Auf der Facebook-Seite von Rossmann machte Z. ihrem Ärger Luft. Sie schreibt von Demütigung und Diskriminierung, die sie im Umgang mit den Mitarbeitern in Bedburg-Hau erfahren habe, weil man ihr die Waren nicht verkaufen wollte. „Ohne böse Hintergedanken“ habe sie „viele Produkte aus der aktuellen Werbung“ kaufen wollen, für sich, ihre Mutter und Bekannte aus den Niederlanden.

Sie stand offenbar bereits an der Kasse, als das Drama seinen Anfang nahm: „Von hinten aus dem Lager kam eine Frau, lauthals durch den Laden wurde gerufen: Bonabbruch, sofort Storno. Diese Kundin bekommt hier nichts!“, so Z. Es sei ihr „ganz persönlicher Albtraum“ gewesen, denn man habe ihr unmittelbar unterstellt, im Auftrag für dm einzukaufen.

Laut FOCUS-Informationen kaufen dm-Mitarbeiter gezielt Sonderangebote

Mitarbeiter von dm kaufen nach Informationen des FOCUS bei den Konkurrenten wie Rossmann oder Müller gezielt Sonderangebote auf und stellen diese in die eigenen Regale.

FOCUS beruft sich dabei auf eine ihm vorliegende interne Anweisung der dm-Zentrale in Karlsruhe an die rund 1800 Filialen in Deutschland.
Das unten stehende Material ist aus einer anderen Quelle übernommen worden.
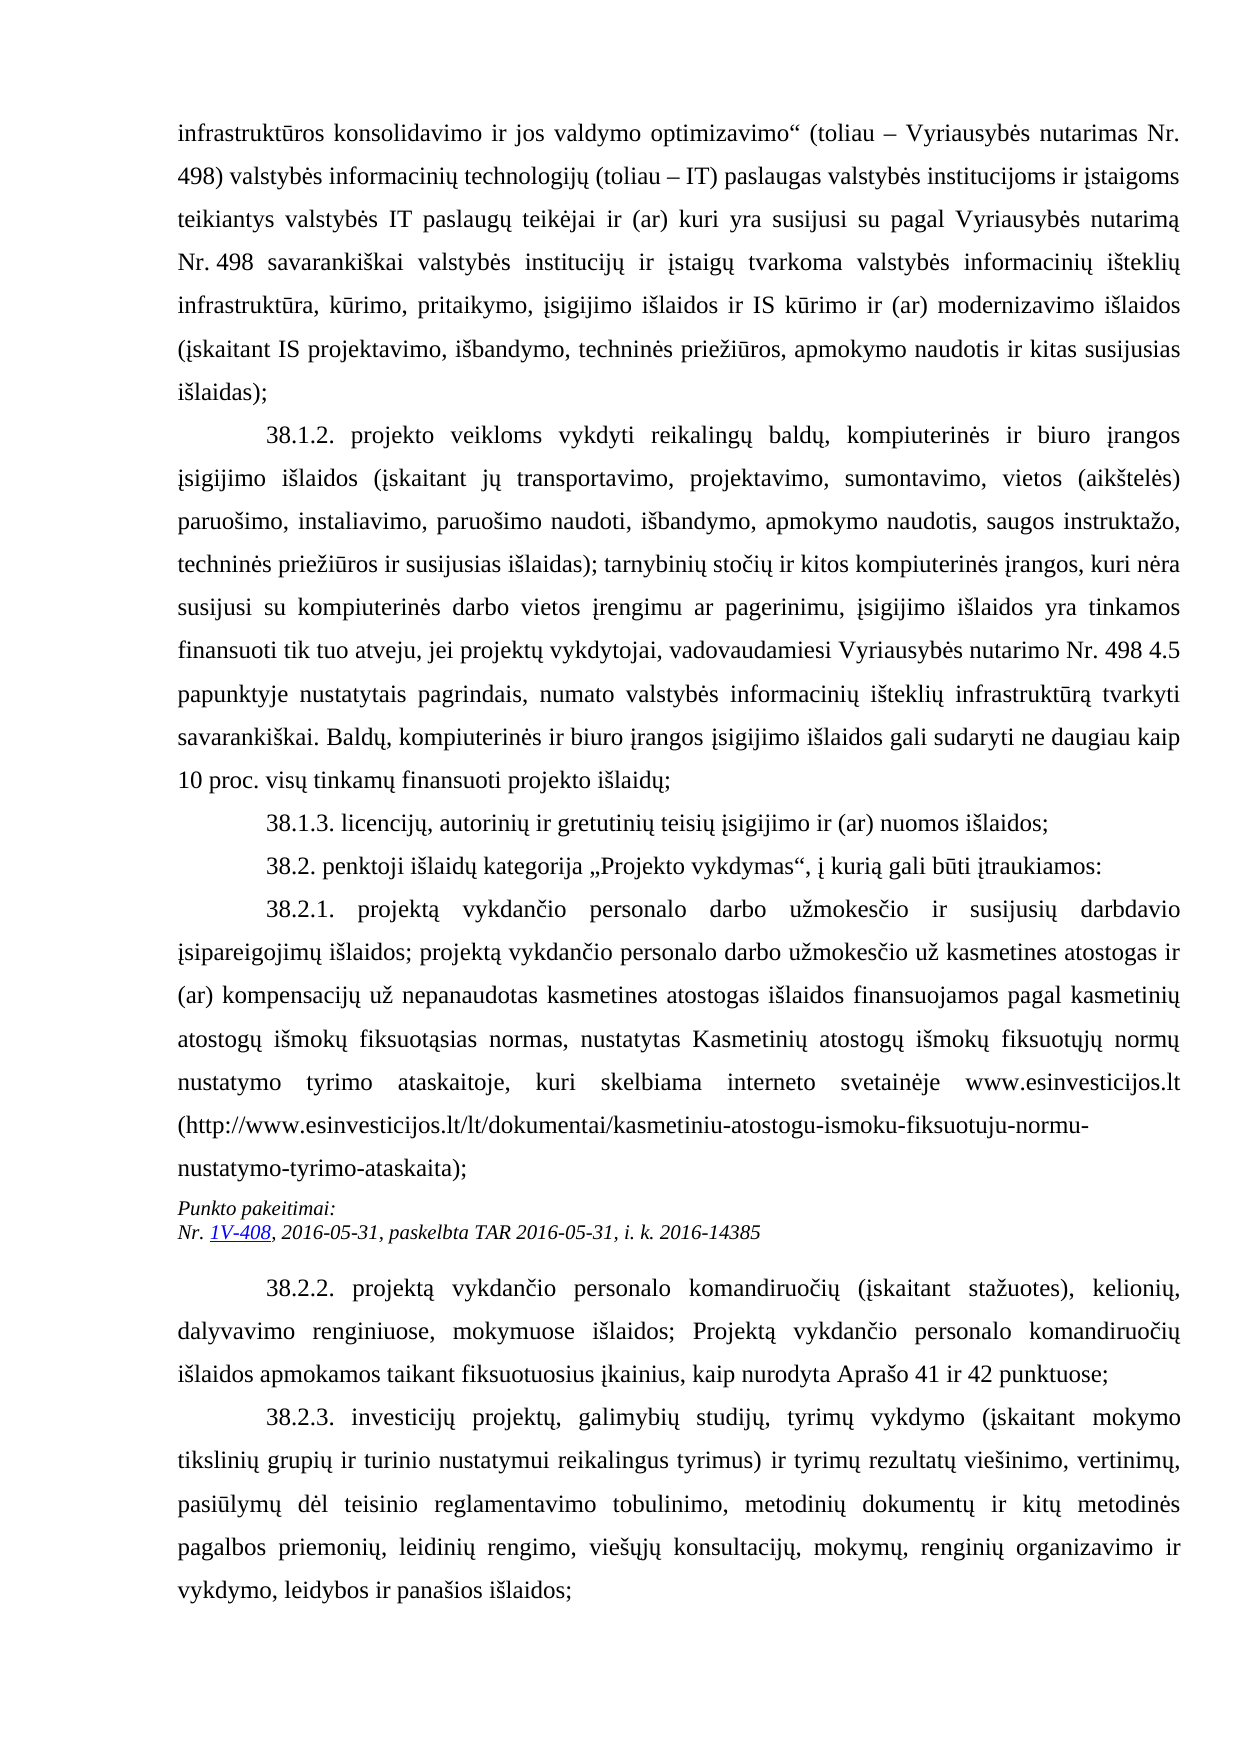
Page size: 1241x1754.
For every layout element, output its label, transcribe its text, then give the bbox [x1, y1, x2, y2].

Ein dm-Sprecher in Karlsruhe bestätigte das Vorgehen: Man stelle den Mitarbeitern die Information zur Verfügung, wo sie am günstigsten einkaufen können, sagte er am Freitag auf Anfrage.

Konkret sollen, so erfuhr FOCUS, „strategisch relevante Aktionsartikel bei Wettbewerbern“ eingekauft werden. „Hierzu wird eine Liste mit relevanten Artikeln montagsmorgens bereitgestellt“, zitiert FOCUS aus der Direktive.

Das Scheiben enthält einen Link auf eine Seite im dm-Intranet, auf der die korrekte Verbuchung des „Fremdeinkaufs in den Filialbestand“ erläutert wird.

Christoph Werner, Geschäftsführer „Marketing + Beschaffung“ bei dm, bestätigte gegenüber dem FOCUS: Die Einkaufsquellen „können auch Wettbewerber sein, wenn diese Artikel unseres Sortiments zu einem Preis anbieten, der unter unserem Einkaufspreis beim Hersteller liegt“, so der Sohn von Firmen-Gründer Götz Werner zu FOCUS.

Gegenüber FOCUS Online teilte dm-Konkurrent Rossmann mit, dass die Beutezüge der dm-Mitarbeiter in den eigenen Läden bereits bemerkt worden seien. Umgekehrt wende Rossmann diese Taktik nicht an.